6. The Python Ecosystem

Tools and conventions for managing environments, dependencies, modules, and projects.

Q1 What is pip and what is requirements.txt used for?

Answer: pip is Python's package installer, used to install libraries from the Python Package Index (PyPI). A requirements.txt file lists a project's dependencies, allowing anyone to install the exact same versions with pip install -r requirements.txt.

Q2 Why should you use a virtual environment (venv)?

Answer: A virtual environment creates an isolated Python setup for each project. This prevents dependency conflicts between projects that might require different versions of the same library.

Q3 What is the purpose of if __name__ == "__main__"?

Answer: This block of code runs only when the Python script is executed directly, not when it is imported as a module into another script. It is the standard way to make a file both a reusable module and an executable script.

Q4 What is Git and what are the most common commands?

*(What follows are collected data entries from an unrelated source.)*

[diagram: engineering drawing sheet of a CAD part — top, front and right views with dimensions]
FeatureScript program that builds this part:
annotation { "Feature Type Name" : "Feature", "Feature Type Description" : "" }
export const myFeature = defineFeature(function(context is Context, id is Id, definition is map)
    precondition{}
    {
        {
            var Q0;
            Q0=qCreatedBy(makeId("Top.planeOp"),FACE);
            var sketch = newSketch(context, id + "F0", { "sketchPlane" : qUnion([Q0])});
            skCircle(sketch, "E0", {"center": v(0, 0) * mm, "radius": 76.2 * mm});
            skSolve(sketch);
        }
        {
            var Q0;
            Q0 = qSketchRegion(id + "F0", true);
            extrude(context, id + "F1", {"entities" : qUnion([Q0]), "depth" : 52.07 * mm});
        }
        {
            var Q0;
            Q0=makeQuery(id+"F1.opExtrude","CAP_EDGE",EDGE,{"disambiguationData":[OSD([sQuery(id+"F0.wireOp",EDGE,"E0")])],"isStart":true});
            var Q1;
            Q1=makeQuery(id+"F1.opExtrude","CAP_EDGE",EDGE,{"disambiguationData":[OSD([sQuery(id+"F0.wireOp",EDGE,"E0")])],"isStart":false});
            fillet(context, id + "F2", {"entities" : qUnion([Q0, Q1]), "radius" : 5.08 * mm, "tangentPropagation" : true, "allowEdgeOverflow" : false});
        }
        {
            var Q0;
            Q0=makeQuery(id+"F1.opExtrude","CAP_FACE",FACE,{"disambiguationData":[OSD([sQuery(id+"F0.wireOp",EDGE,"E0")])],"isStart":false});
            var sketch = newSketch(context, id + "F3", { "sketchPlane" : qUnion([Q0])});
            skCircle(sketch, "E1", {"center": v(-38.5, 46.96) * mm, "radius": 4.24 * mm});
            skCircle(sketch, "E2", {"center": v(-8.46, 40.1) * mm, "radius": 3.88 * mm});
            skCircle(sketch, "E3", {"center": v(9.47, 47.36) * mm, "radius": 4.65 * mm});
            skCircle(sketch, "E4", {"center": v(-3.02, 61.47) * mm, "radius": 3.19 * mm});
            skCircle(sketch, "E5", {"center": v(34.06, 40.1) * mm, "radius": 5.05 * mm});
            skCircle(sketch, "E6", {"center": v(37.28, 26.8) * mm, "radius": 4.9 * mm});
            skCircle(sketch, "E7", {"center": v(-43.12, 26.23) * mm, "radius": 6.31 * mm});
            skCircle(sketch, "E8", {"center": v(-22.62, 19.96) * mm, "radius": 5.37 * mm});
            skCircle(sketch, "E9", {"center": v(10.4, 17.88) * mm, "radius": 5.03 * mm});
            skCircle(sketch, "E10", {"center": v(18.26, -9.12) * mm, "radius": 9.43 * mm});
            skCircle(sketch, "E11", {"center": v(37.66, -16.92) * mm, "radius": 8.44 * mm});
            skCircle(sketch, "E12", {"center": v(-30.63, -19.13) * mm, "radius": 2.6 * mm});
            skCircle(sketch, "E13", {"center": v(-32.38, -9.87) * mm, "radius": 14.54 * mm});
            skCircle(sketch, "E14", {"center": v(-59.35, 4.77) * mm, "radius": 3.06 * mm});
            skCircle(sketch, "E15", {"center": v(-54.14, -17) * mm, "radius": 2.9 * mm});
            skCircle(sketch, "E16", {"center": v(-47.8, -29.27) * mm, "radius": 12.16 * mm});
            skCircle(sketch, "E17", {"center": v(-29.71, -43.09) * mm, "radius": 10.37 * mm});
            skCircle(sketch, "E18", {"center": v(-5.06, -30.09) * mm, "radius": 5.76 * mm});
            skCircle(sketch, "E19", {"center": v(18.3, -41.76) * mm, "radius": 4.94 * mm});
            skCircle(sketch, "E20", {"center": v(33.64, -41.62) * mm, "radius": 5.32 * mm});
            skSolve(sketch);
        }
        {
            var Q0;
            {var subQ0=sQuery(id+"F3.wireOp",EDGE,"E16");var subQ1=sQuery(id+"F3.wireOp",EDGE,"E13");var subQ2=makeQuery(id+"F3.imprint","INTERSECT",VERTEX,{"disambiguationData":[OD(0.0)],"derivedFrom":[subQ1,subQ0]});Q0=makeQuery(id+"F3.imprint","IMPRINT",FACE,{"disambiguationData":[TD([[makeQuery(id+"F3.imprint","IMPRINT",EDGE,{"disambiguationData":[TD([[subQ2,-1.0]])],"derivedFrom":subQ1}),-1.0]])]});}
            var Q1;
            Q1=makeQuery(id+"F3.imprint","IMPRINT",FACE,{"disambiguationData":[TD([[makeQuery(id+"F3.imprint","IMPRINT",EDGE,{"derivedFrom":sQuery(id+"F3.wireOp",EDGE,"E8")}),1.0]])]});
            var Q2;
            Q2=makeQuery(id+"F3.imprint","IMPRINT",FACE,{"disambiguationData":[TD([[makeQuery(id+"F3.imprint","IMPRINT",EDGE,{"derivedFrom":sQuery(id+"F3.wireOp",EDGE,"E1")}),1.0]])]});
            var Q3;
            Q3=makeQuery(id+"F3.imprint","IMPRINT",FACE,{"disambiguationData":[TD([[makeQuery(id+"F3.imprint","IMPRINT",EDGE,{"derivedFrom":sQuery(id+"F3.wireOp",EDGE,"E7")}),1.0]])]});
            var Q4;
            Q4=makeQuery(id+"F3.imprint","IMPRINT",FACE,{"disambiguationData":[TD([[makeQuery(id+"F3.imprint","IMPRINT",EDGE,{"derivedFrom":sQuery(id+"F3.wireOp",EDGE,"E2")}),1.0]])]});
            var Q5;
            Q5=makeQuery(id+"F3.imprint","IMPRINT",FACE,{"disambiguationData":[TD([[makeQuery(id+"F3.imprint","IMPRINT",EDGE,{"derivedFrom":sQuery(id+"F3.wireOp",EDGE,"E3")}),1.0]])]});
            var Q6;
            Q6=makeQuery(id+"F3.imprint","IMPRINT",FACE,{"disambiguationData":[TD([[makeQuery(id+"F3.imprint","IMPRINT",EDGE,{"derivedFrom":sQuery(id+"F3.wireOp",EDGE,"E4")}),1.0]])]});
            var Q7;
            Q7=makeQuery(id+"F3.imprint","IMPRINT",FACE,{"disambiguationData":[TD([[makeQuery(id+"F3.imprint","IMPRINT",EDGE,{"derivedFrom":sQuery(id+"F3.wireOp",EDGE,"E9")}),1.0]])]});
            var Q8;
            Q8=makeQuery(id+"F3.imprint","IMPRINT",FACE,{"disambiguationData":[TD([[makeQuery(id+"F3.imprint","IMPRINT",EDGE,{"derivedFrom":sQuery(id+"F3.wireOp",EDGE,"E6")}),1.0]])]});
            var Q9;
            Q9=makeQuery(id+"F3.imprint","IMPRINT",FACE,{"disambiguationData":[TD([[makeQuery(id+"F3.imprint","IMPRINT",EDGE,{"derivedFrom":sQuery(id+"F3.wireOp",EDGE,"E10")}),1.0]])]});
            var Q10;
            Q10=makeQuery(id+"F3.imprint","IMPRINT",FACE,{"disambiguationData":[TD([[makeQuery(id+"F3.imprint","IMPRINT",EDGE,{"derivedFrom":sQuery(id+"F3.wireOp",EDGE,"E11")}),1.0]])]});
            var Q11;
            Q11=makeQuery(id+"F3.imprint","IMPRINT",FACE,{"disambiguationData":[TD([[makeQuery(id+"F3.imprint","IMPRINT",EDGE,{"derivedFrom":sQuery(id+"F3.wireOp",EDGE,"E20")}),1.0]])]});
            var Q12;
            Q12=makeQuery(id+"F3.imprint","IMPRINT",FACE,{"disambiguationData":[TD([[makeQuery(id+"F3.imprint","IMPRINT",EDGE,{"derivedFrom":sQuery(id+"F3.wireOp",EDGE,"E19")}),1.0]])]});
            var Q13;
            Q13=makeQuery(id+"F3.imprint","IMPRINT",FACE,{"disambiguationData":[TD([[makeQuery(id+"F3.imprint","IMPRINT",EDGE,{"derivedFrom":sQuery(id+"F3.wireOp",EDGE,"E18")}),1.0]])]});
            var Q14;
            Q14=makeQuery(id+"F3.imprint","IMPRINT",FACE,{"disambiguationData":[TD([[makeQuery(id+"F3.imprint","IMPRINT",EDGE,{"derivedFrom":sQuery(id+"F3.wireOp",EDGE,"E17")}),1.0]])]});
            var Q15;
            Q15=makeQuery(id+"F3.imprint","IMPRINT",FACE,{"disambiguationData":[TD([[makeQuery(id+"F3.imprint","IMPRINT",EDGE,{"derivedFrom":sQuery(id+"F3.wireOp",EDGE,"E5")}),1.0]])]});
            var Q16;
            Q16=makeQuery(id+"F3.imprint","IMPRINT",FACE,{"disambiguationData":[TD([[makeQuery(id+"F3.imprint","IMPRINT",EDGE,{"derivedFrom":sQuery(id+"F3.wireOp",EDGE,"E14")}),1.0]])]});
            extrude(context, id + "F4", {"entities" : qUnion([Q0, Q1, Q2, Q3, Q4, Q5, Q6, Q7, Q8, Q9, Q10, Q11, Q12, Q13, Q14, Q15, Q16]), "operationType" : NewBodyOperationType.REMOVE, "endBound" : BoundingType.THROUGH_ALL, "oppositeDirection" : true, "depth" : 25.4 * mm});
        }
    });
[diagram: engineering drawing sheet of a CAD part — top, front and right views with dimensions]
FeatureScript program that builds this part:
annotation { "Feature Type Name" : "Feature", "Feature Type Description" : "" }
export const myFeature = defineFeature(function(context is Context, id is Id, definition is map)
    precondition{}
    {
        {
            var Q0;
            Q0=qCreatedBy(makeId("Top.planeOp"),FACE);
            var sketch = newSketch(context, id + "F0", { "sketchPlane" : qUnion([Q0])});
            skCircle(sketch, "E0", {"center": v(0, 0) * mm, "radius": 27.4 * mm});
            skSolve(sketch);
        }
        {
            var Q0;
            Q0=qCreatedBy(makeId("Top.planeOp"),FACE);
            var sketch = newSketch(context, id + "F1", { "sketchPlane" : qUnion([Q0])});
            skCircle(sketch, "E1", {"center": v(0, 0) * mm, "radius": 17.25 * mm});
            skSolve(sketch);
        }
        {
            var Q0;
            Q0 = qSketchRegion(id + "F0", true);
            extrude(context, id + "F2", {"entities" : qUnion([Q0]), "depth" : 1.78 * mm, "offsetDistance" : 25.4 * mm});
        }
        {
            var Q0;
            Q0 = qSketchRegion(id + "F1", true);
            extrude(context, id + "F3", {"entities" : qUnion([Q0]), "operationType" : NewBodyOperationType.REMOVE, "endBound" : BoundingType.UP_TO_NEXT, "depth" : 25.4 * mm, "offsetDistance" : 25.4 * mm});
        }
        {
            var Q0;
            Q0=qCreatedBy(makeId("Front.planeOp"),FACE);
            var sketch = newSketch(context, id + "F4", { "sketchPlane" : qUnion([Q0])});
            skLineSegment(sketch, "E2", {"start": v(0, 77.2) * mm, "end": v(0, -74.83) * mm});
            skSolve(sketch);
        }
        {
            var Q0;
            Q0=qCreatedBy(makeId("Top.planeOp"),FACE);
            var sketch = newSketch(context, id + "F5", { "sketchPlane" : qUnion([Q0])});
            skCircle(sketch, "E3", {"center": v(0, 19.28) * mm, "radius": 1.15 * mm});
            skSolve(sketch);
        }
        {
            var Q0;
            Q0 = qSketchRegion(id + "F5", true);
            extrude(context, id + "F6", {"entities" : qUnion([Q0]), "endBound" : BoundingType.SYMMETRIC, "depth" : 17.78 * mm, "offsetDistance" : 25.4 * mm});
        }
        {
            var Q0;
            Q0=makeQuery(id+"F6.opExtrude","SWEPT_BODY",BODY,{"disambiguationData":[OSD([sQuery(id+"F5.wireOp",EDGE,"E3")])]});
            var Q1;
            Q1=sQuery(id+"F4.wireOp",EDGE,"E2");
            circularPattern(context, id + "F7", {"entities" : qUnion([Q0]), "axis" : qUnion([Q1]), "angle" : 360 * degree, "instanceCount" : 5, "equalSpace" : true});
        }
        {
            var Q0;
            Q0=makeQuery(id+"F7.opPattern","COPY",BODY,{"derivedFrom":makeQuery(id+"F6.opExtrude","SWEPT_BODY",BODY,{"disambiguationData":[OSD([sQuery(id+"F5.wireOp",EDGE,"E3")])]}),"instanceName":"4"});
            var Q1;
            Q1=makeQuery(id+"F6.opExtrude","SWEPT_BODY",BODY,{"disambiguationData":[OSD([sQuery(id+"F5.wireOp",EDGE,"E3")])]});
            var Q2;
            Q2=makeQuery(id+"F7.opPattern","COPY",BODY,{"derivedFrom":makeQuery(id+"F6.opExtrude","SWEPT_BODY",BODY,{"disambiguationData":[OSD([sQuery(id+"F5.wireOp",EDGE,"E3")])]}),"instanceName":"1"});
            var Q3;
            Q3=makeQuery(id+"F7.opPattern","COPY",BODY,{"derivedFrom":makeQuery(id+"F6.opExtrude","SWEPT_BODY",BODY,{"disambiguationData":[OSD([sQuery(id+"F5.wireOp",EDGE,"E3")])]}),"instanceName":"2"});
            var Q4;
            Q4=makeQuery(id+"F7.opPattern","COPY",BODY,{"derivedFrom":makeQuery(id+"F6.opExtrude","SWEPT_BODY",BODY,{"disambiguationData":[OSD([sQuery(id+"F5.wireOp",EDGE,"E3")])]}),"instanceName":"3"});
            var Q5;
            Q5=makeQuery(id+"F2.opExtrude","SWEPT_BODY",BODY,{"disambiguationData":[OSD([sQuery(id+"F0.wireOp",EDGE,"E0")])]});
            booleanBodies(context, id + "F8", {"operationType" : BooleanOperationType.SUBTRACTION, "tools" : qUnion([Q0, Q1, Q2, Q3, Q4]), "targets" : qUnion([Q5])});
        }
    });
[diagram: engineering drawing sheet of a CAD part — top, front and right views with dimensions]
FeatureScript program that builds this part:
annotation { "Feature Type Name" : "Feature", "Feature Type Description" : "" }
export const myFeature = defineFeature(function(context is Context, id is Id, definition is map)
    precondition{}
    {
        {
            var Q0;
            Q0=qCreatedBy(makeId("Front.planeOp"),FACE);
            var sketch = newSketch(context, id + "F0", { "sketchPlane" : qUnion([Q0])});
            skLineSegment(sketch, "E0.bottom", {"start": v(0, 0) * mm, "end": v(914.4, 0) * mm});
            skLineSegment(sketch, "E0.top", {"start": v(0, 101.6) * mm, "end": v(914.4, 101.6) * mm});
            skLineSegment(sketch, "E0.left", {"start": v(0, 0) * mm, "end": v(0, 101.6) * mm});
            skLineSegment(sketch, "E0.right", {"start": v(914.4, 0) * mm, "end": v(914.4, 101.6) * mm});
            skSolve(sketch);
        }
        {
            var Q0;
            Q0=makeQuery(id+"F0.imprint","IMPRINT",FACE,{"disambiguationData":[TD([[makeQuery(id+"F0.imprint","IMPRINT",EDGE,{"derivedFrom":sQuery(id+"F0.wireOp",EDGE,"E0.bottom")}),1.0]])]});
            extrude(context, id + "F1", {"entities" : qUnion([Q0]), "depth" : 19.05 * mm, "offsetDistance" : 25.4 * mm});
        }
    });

Answer: Git is a version control system used to track changes in code. Common commands include git clone (to copy a repository), git add (to stage changes), git commit (to save changes), git push (to upload changes), and git pull (to download changes).

Q5 How do modules and packages work?

Answer: A module is a single .py file; a package is a directory with Python modules (optionally with __init__.py). Use absolute imports for clarity and relative imports for intra-package references.

# mypkg/__init__.py (optional), mypkg/util.py
from mypkg import util           # absolute import
from . import util as u          # relative import (inside the package)

Q6 How do you run a module as a script?

Answer: Use python -m package.module so imports resolve relative to the package.